The research also enables greater understanding of the connection between living and artificial life and how that can be monitored, captured, analysed, and visualised, in order to gain a deeper understanding of interconnectivity. Ultimately, it can provide very useful tools for developing urban food systems. The ecotechnics who designed this system and the biospherains, who lived in the closed system, learnt many things about closed loop systems. What was most interesting, however, were their insights into what is needed to create a biosphere, called the ‘Principles of Biospherics’.
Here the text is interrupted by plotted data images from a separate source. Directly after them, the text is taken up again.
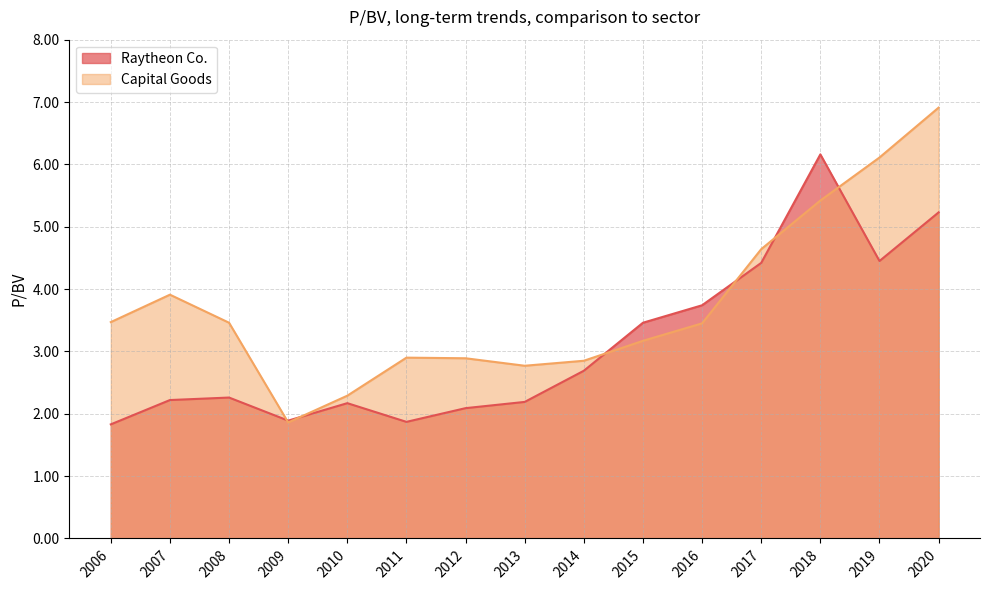

What is the lowest value of the Raytheon Co. series?

1.8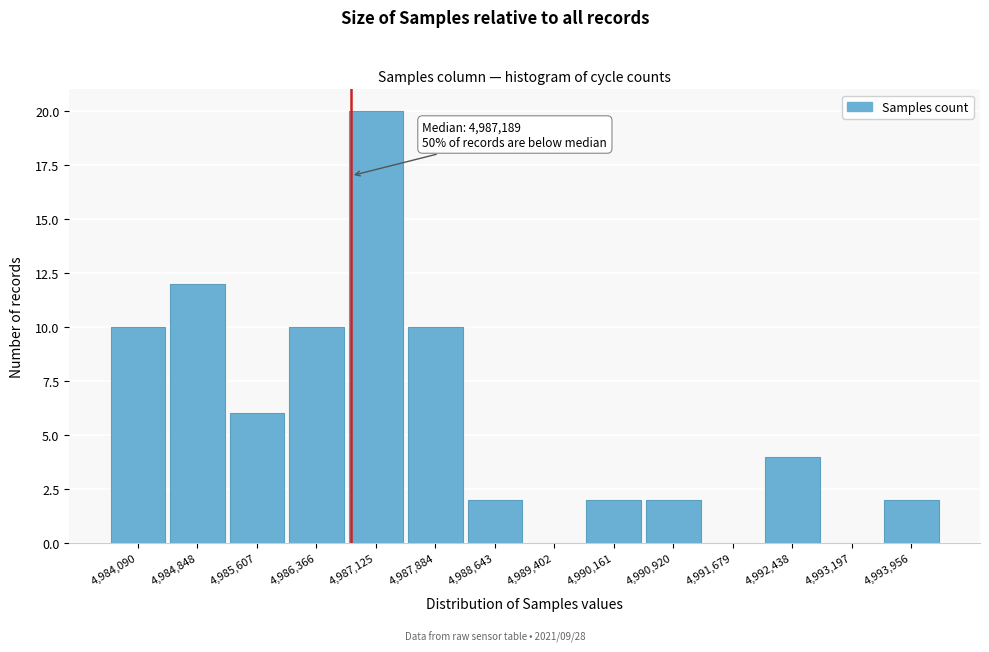

Reading left to right, list all the values displayed in this chart.

4,984,090=10	4,984,848=12	4,985,607=6	4,986,366=10	4,987,125=20	4,987,884=10	4,988,643=2	4,989,402=0	4,990,161=2	4,990,920=2	4,991,679=0	4,992,438=4	4,993,197=0	4,993,956=2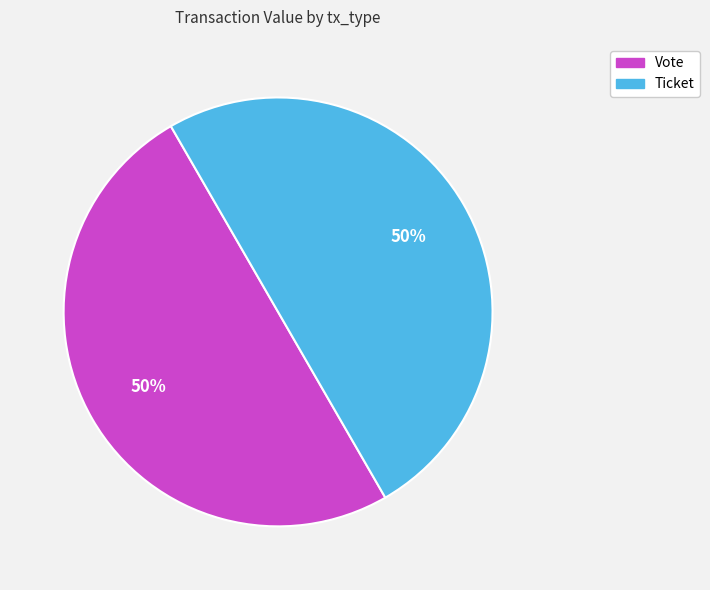

How many segments does this pie chart have?

2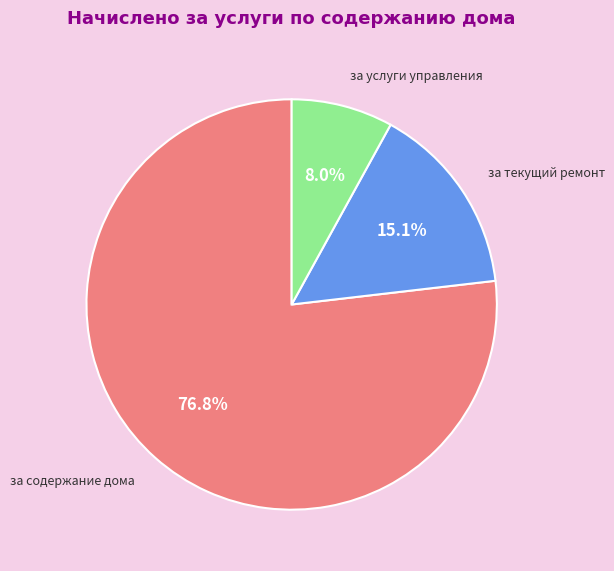

What percentage is the за текущий ремонт slice, to the nearest percent?

15%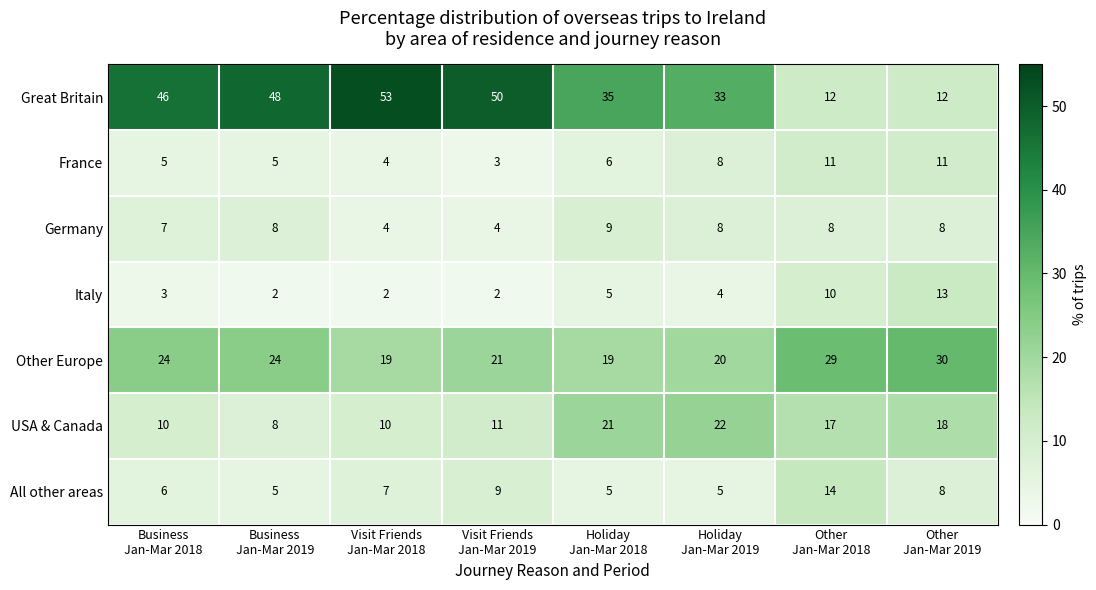

List the series in order of their peak value, lowest first.

Germany, France, Italy, All other areas, USA & Canada, Other Europe, Great Britain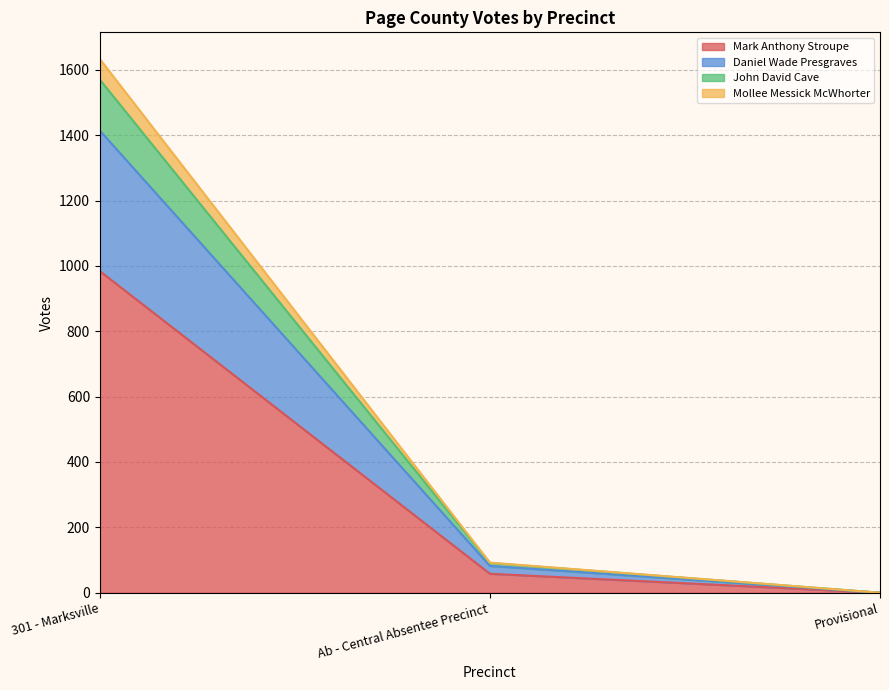

Reading left to right, what are the values for Mark Anthony Stroupe?

301 - Marksville=984	Ab - Central Absentee Precinct=58	Provisional=0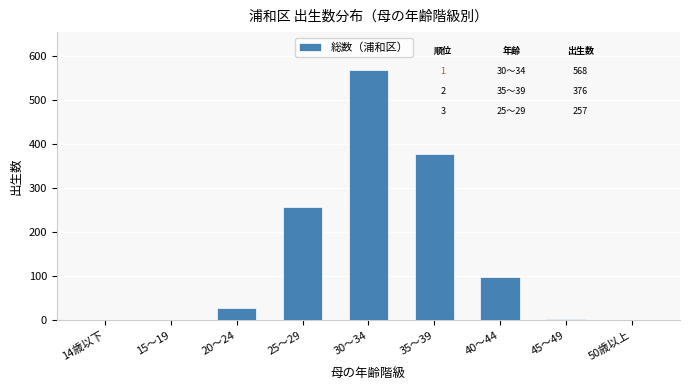

Is it true that the value at 14歳以下 is 0?

True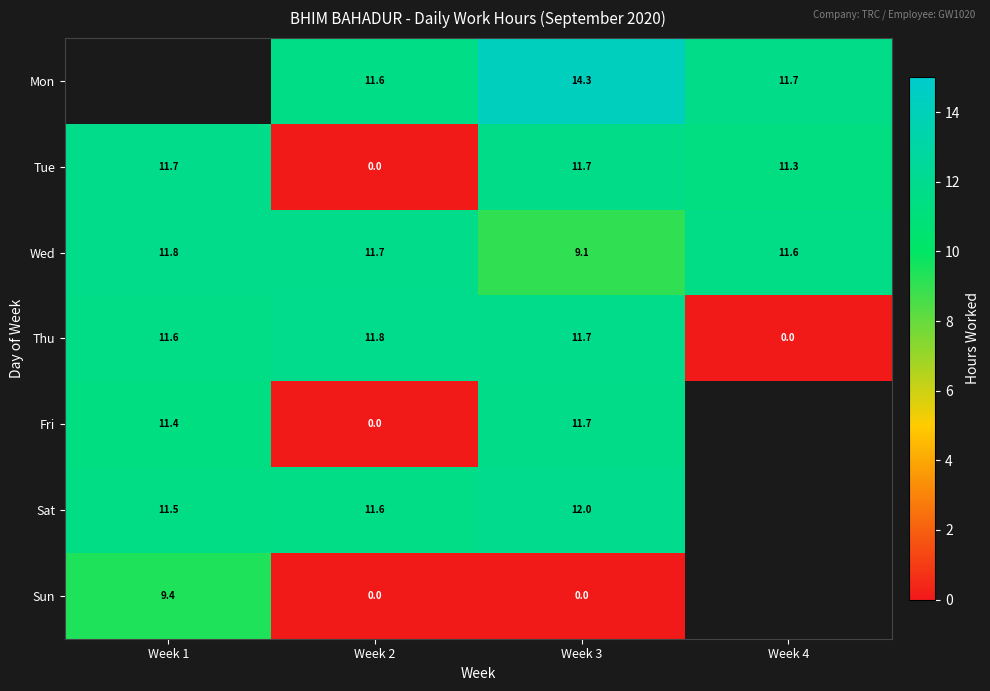

Is the value of Sat at Week 2 greater than the value of Sun at Week 3?

Yes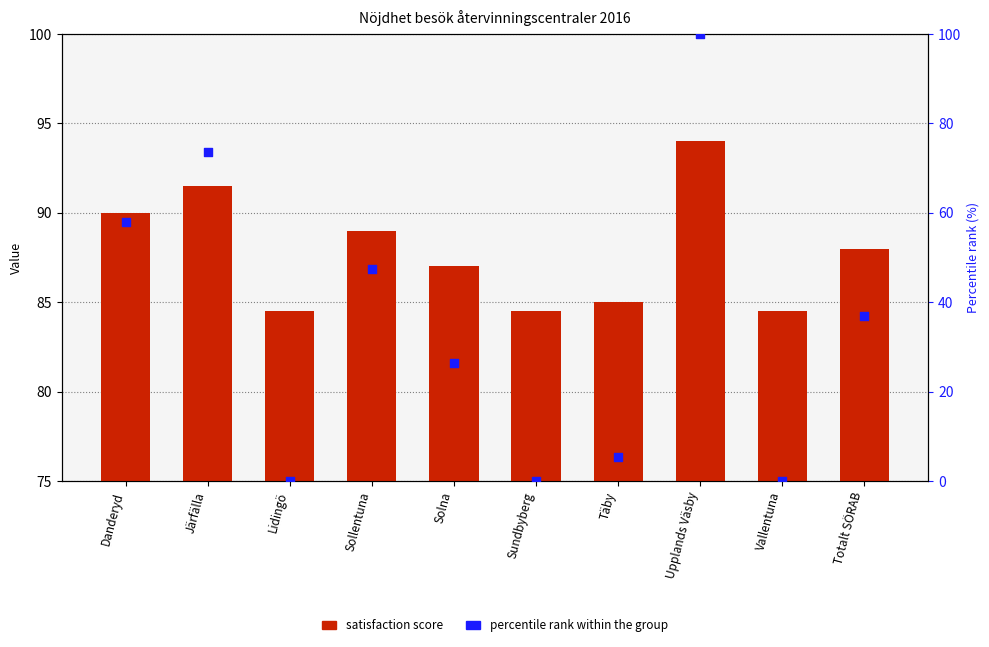

Which series has the largest Y range (max minus min)?

Percentile rank within group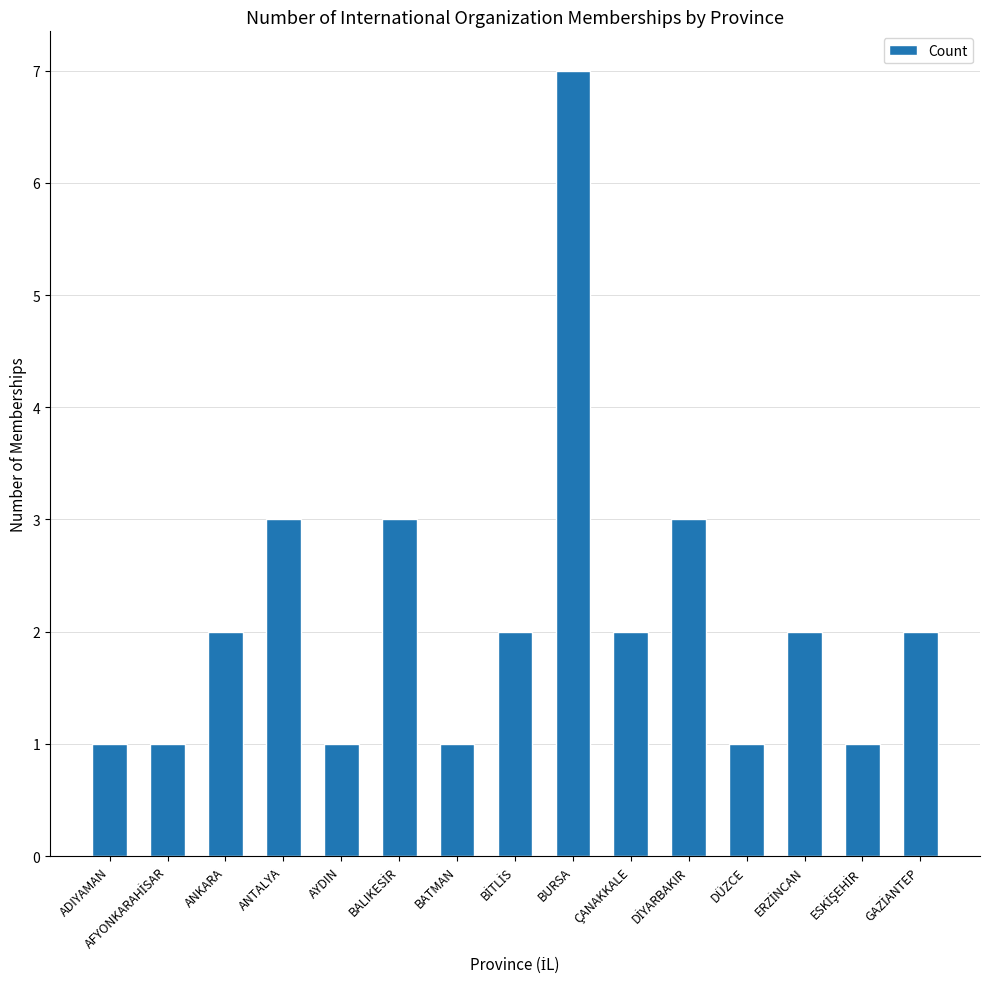

How many categories are shown in the chart?

15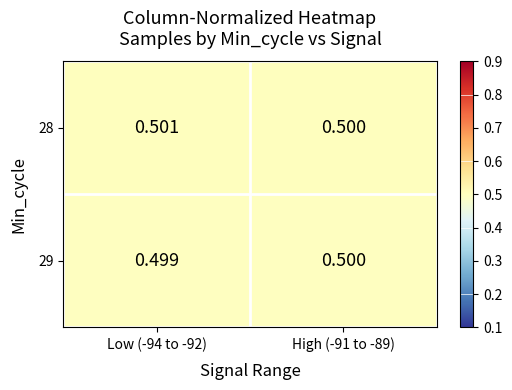

Is the value of 29 at High (-91 to -89) greater than the value of 28 at Low (-94 to -92)?

No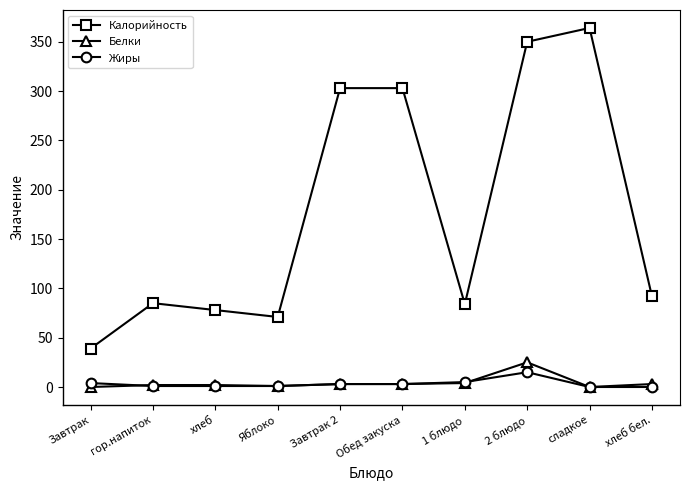

Where does the Калорийность series first go above 92?

Завтрак 2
The Principles of Biospherics include three major points of learning that can be drawn upon:
- Microorganisms do most of the work
- Soil can be viewed as an organism which is alive and breathes
- Diversity increases gradually
This is highly interesting because in action-led agroforestry research, it has been found that the development of complex woodland and forest systems have very similar rules. These points also highlight the difference of such systems from monoculture food systems. In the latter, diversity is reduced and the soil becomes a redundant system. Therefore it seems completely viable to think about these processes when developing urban food systems, either on land based systems or within buildings, as a means to confront the challenges created through the industrialised model of agriculture and provide true innovation.
There is significant scope to apply these principles within an urban food production context to create a platform for developing original knowledge about how integrated systems thinking can enhance the development of sustainable technologies. This can address the question of how to achieve more sustainable communities in a local context, in a way that is far from being achieved through existing practices in the UK.